Don’t Be Unequally Yoked

This cogent question found in Amos 3:3 cuts to the core. “Can two walk together, unless they are agreed?”  Any relationship that straddles two divergent views is doomed from the start.  Even pacific relationships encounter threats, challenges and obstacles if they are to make it.  Throw in a fundamental disagreement and you have a recipe for war.  While “politics make strange bedfellows,” the thin broth lacks enduring substance.  Once the issue that forged the compromise fades, it’s over.   
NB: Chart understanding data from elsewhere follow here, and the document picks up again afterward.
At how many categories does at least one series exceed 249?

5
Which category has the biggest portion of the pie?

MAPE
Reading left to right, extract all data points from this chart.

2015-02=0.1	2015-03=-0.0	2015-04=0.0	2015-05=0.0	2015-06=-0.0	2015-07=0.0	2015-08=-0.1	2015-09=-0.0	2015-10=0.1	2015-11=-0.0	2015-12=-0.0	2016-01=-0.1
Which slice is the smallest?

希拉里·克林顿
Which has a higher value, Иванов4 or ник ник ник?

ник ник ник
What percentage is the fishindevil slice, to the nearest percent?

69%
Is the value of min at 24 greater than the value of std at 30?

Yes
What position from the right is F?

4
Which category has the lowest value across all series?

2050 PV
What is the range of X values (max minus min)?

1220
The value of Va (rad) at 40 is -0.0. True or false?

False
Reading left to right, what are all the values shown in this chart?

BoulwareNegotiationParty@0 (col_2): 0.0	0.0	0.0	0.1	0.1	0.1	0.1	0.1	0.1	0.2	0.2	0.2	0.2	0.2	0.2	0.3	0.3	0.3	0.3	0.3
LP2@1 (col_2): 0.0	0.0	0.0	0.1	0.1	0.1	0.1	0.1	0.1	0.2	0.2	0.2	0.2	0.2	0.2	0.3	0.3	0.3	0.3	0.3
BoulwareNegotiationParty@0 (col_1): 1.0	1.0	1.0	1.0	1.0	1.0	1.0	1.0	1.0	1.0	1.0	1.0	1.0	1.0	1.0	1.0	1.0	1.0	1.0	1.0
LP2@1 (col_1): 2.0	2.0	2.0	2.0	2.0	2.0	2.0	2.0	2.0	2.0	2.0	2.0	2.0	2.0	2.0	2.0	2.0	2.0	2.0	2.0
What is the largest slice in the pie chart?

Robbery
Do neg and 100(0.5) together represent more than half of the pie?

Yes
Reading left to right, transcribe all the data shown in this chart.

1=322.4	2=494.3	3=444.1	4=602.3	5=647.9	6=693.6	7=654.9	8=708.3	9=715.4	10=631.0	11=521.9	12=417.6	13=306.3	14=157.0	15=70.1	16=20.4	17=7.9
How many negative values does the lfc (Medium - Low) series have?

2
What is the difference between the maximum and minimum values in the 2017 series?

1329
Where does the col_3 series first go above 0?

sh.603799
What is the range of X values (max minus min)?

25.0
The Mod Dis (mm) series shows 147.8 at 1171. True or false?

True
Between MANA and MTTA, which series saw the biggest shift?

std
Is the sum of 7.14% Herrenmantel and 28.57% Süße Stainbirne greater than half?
Sometimes, partnerships, coalitions and marriages seem so desirable, so pressing, so vital that people sacrifice deeply held convictions to make them work.  Members of political parties are often asked to overlook immoral platforms and planks or unethical practices to maintain their membership. Employees often put up with offensive corporate objectives, obnoxious bosses or nearly intolerable conditions in order to keep their jobs.  The spate of sexual abuse allegations in recent times involved victims who kept quiet either through bribery or threats. The number of high profile individuals whose careers came crashing down underscored the disastrous consequences of toxic relationships.   

But, the more intimate the arrangement, the more critical is the need for oneness.  Marriages can only survive when both husband and wife share the same views about life in general.  The Apostle Paul warned, “Do not be unequally yoked together with unbelievers. For what fellowship has righteousness with lawlessness? And what communion has light with darkness?” 2 Corinthians 6:14. “Unequally yoked” goes back to Old Testament times when animals were used to plow fields.  “You shall not plow with an ox and a donkey together.” Deuteronomy 22:10. The two animals have different instincts and demeanors.  They will not work in tandem with each other. 

In humans, the same principle applies.  Love-struck romantics, however, often cast all care to the wind when they profess their love and commitment to each other.  Unfortunately, their naiveté tanks all too quickly when they really learn what each other is made of. Pre-marital counseling questions should probe the relationship.  “Are you in debt? Are you in trouble with the law? Are you on parole? Have you been convicted of a felony or misdemeanor? Have you ever been committed to a psychiatric facility? Do you have serious health issues? Has your prospective spouse seen your health records? Have you been honest in talking about previous relationships? Have you used illegal drugs? Do you have any dependents that you have not mentioned? How secure is your job?” Questions like these are difficult to ask. People who want a relationship desperately enough will avoid asking them for fear that they will get the wrong answer. 

Even more importantly, questions about spiritual beliefs, child-rearing and basic life goals need to be asked and answered before marriage is even considered.  Certainly, there are instances where these differences have been brooked, but, in almost every case, it has meant that feelings have been suppressed for the sake of the relationship.  This situation amounts to a fundamental change in each person‘s character and worldview. They may forever rue the day that they put their heads in the proverbial sand and chose to be willfully ignorant. Pay now or pay later.  

Saying no to a prospective relationship may sting now, but saying yes may be catastrophic. Do what’s right.  There are things worse than loneliness.